# Задание
Перепишите текст о книге Марка Оже «Не-места», всё от слов «Значит, раз уж» вплоть до слов «и больше места.», заменив «тренды» на «тенденции».

# Текст
□ □ □

Марк Оже. Не-места. Введение в антропологию гипермодерна. М.: Новое литературное обозрение, 2017. Перевод А. Коннова
Для того чтобы объяснить, что такое «не-места», сначала Марк Оже дает определение «места». В книге три эссе, постепенно подбирающихся к антропологии гипермодерна (то есть текущего момента, в котором мы сейчас все живем — это Оже так экспериментирует с терминологией, предлагая свой вариант названия временам постиндустриализации, пост-пост-модернизма, четвертой индустриализации, «эпохи цифры»), и центральное из них посвящено как раз пониманию антропологического места, единице измерения и элементарной форме социального пространства.
«В геометрических терминах речь идет о линии, пересечении линий и точке пересечения. Говоря конкретно, словами более знакомой нам повседневной географии, мы можем упомянуть, с одной стороны, маршруты, оси и дороги, которые ведут из одного места в другое и которые положены людьми; с другой стороны, перекрестки и площади, на которых люди пересекаются, встречаются и собираются, образующие огромные ансамбли, которые обеспечивают возможность экономического обмена; наконец, более или менее монументальные центры, религиозные или политические, созданные одними людьми и определяющие, в свою очередь, очертания и границы пространства, вне которого остальные люди определяются как „другие”; пространства, соотнесенного с другими центрами и пространствами».
Да, «пространство», по Оже, — это место, используемое в практике. Своей востребованностью у людей оно, таким образом, отличается от «территорий», которые существуют как бы сами по себе.
Из обширной цитаты, приведенной выше, впрочем, уже видно, что книга директора по научной работе парижской Высшей школы социальных наук, это далеко не учебник, но эссе, свободно дышащее цитатами и постоянно уточняемыми понятиями. Они понятны скорее интуитивно и только «в первом приближении»: нынешнее введение в свою науку антропологии гипермодерна Оже понимает не как предисловие, но как нечто вроде упражнений и экспериментов на терминологическом поле.
Именно поэтому он и начинает с самых азов — отступает еще на один шаг к началу, чтобы объяснить, чем занимается традиционная антропология и чем она отличается от антропологии текущего момента, ведь «антропология всегда была наукой, изучающей „здесь и сейчас”. Этнолог за работой — всегда тот, кто находится где-то (в своем моментальном „здесь”) и описывает наблюдаемое или слышимое в этот самый момент».
Значит, раз уж возникла такая необходимость в дополнительных научных измерениях да измерителях, появились, видимо, какие-то новые, глобальные тренды, пробудившие к жизни иные антропологические практики? Совершенно верно: сейчас, наряду с «местами», начали повсеместно, по всей планете, проступать «не-места», захватывающие все больше и больше места.

□ □ □

# Набор записей
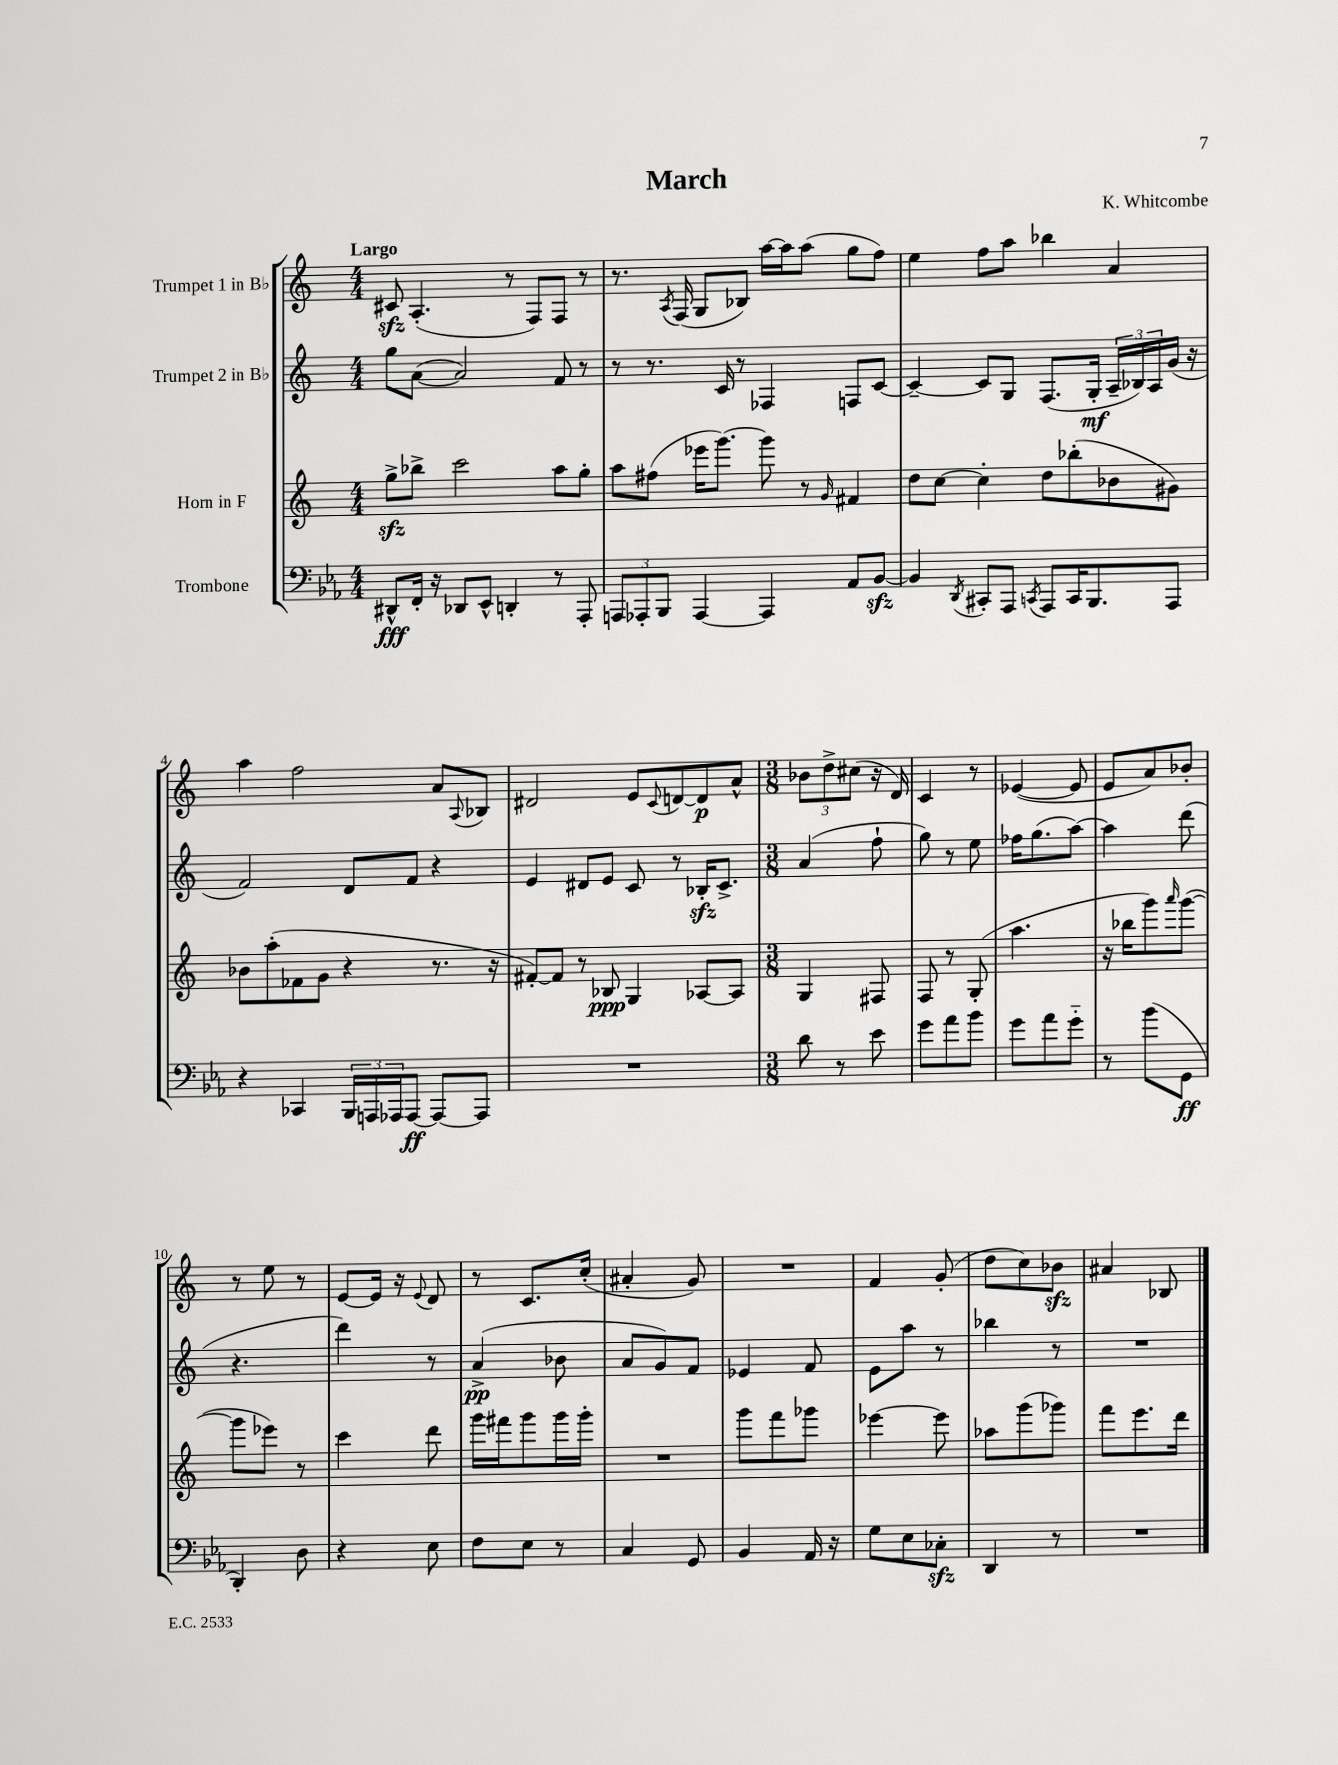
\header { title = "March" composer = "K. Whitcombe" }
<<
\new StaffGroup <<
\new Staff = "s0" \with { instrumentName = "Trumpet 1 in Bb" } {
    \clef treble \key c \major \numericTimeSignature \time 4/4 \tempo "Largo"
    cis'8\sfz a4.-.( r8 f8) f8 r8 |
    r8. \acciaccatura { a8 } f16( g8 bes8) a''16~ a''16 a''8( g''8 f''8) |
    e''4 f''8 a''8 bes''4 a'4 |
    a''4 f''2 a'8 \appoggiatura { a8 } bes8 |
    dis'2 e'8 \appoggiatura { c'8 } d'8~ d'8\p a'8-^ |
    \numericTimeSignature \time 3/8 \tuplet 3/2 { bes'8 d''8-> cis''8( } r16 d'16) |
    c'4 r8 |
    ees'4~( ees'8 |
    e'8 a'8) bes'8-. |
    r8 e''8 r8 |
    e'8~ e'16 r16 \appoggiatura { e'8 } d'8 |
    r8 c'8. c''16-.( |
    ais'4-. g'8) |
    R4. |
    f'4 g'8-.( |
    d''8 c''8) bes'8\sfz |
    ais'4 bes8 \bar "|." |
}
\new Staff = "s1" \with { instrumentName = "Trumpet 2 in Bb" } {
    \clef treble \key c \major \numericTimeSignature \time 4/4
    g''8 a'8~( a'2) f'8 r8 |
    r8 r8. c'16 r8 fes4 f8 c'8~ |
    c'4~-- c'8 g8 f8.( g16-.\mf \tuplet 3/2 { a16-- bes16) a16 } g'16( r16 |
    f'2) d'8 f'8 r4 |
    e'4 dis'8 e'8 c'8 r8 bes16-.\sfz c'8.-> |
    \numericTimeSignature \time 3/8 a'4( f''8-! |
    g''8) r8 e''8 |
    fes''16 g''8.( a''8~) |
    a''4 d'''8( |
    r4. |
    d'''4) r8 |
    a'4->\pp( bes'8 |
    a'8 g'8) f'8 |
    ees'4 f'8 |
    e'8 a''8 r8 |
    bes''4 r8 |
    R4. \bar "|." |
}
\new Staff = "s2" \with { instrumentName = "Horn in F" } {
    \clef treble \key c \major \numericTimeSignature \time 4/4
    g''8->\sfz bes''8-> c'''2 a''8 g''8-. |
    a''8 fis''8( ees'''16 g'''8.~) g'''8 r8 \grace { g'16 } fis'4 |
    d''8 c''8~ c''4-. d''8 bes''8-.( bes'8 gis'8) |
    bes'8 a''8-.( fes'8 g'8 r4 r8. r16 |
    fis'8~-.) fis'8 r8 bes8\ppp g4 aes8~ aes8 |
    \numericTimeSignature \time 3/8 g4 fis8 |
    f8 r8 g8-.( |
    a''4. |
    r16 bes''16 g'''8) \grace { a'''16 } g'''8~( |
    g'''8 ees'''8) r8 |
    c'''4 d'''8 |
    g'''16 fis'''16 g'''8 g'''16 g'''16-. |
    R4. |
    g'''8 f'''8 ges'''8 |
    ees'''4~ ees'''8 |
    aes''8 g'''8( ges'''8) |
    f'''8 e'''8. d'''16 \bar "|." |
}
\new Staff = "s3" \with { instrumentName = "Trombone" } {
    \clef bass \key ees \major \numericTimeSignature \time 4/4
    dis,8-^\fff f,16-. r16 des,8 ees,8-^ d,4-. r8 aes,,8-. |
    \tuplet 3/2 { a,,8 aes,,8-. bes,,8 } aes,,4~ aes,,4 aes,8 bes,8~\sfz |
    bes,4 \acciaccatura { d,8 } cis,8-. aes,,8 \acciaccatura { c,8 } aes,,8 c,16 bes,,8. aes,,8 |
    r4 ces,4 \tuplet 3/2 { bes,,16 a,,16 aes,,16 } aes,,8~\ff aes,,8~ aes,,8 |
    R1 |
    \numericTimeSignature \time 3/8 d'8 r8 ees'8 |
    g'8 aes'8 bes'8 |
    g'8 aes'8 g'8-_ |
    r8 bes'8( g,8\ff |
    d,4-.) d8 |
    r4 ees8 |
    f8 ees8 r8 |
    c4 g,8 |
    bes,4 aes,16 r16 |
    g8 ees8 ces8-.\sfz |
    d,4 r8 |
    R4. \bar "|." |
}
>>
>>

□ □ □

# Ответ на задание
Значит, раз уж возникла такая необходимость в дополнительных научных измерениях да измерителях, появились, видимо, какие-то новые, глобальные тенденции, пробудившие к жизни иные антропологические практики? Совершенно верно: сейчас, наряду с «местами», начали повсеместно, по всей планете, проступать «не-места», захватывающие все больше и больше места.